For many people in the workplace, how to deal with a boss that does not like you is a necessary piece of survival information. They may have their dream job, in a field they are qualified for, make excellent pay, and have healthy workplace friendships, but having a boss that hates you can certainly sour the day-to-day working experience.
It truly is amazing how much our boss’s opinion of us can affect our workday, or our career entirely. Although we often pretend to be secure and self-confident, the truth is often that one insult from our boss can wreck our entire day. Conversely, the right affirmation from a supervisor can be a key motivating tactic for many employees.
But too often, people get stuck with a manager that is less than fond of them, and have to figure out how to deal with a boss that does not like you. In these instances, there are a few tidbits to remember in order to avoid going completely insane and disgruntled.

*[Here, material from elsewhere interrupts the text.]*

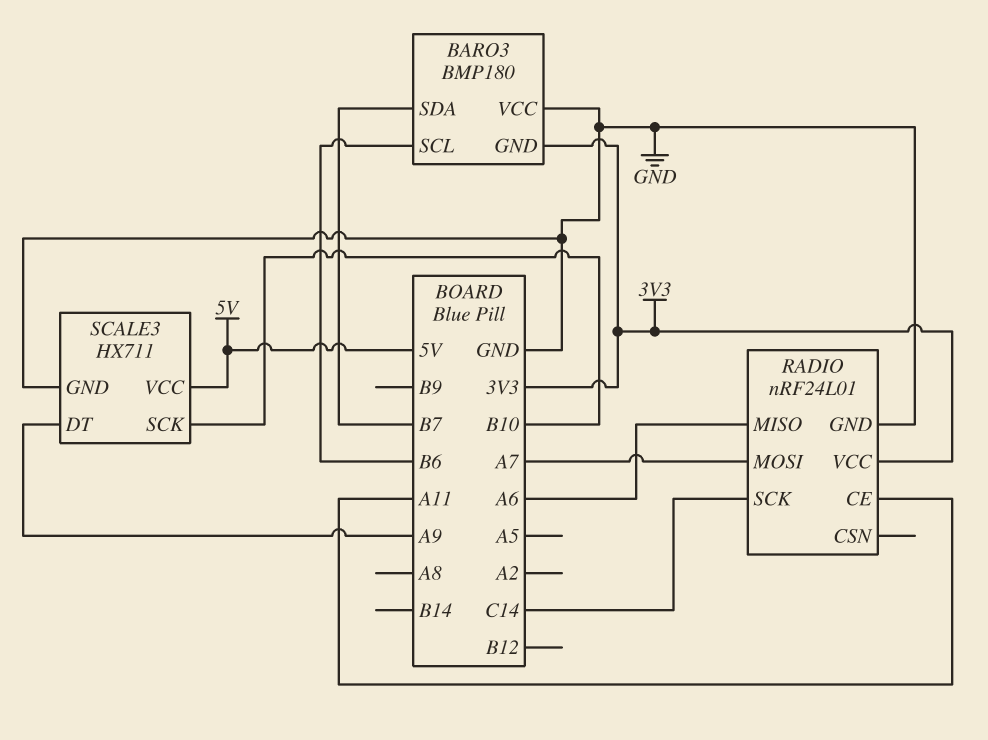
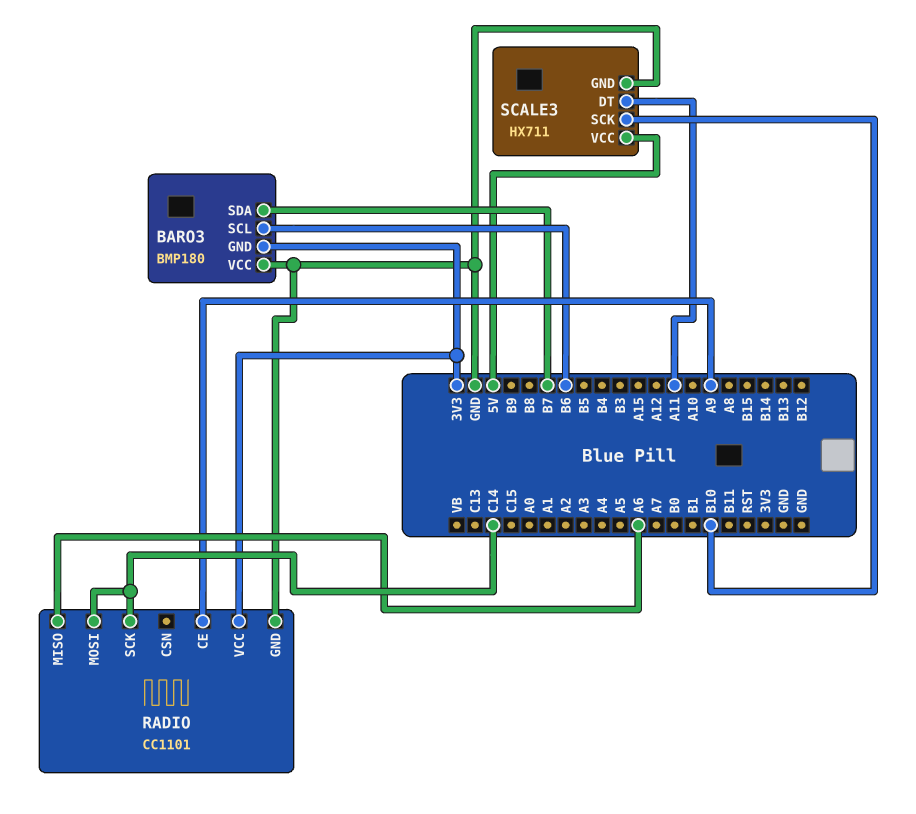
RADIO: nRF24L01 -> CC1101
RADIO pin CE: A11 -> A9
RADIO pin MOSI: A7 -> C14
SCALE3 pin DT: A9 -> A11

Whenever possible, simply minimize contact in order to deal with a boss that does not like you. Although this tactic is not possible for many, such as those with close one-on-one teams that require frequent (if not constant) face-to-face contact throughout the day, it is the ideal to be achieved if it can be. After all, even if your boss absolutely hates you, if you give him or her less opportunities to display this hatred, it can be muted to a non-factor in your workday.
Dealing with a boss that does not like you can be a challenge, but is not necessarily an irreversible situation. Some bosses may dislike you for petty reasons such as a difference of opinion on an issue, or they may have judged you prematurely based on a bad day you had or an aspect of your personality. Though it may appear to be a brown-nosing technique, learning your boss’s likes and dislikes, then subtly altering your workday habits accordingly, can pay off big dividends when your boss slowly begins to like you.
Yet, in the end, the most that can be asked of a worker is to do a high-quality job at an efficient pace that meets organizational goals. If you are performing at an excellent level in all aspects, then your boss should naturally be inclined to be fond of you as an employee. However, if you are doing an outstanding job yet your boss still dislikes you, then you can at least rest in the assurance that it is a matter of your supervisor being irrational, and no true fault of your own.
Having a boss that does not like you is one of life’s many undesirable quirks that happens to most people at some point, much like car accidents or a violent bout of vomiting. And just like these other unfortunate circumstances, there are steps you can take to minimize its consequences, even if you are unable to altogether prevent or escape them.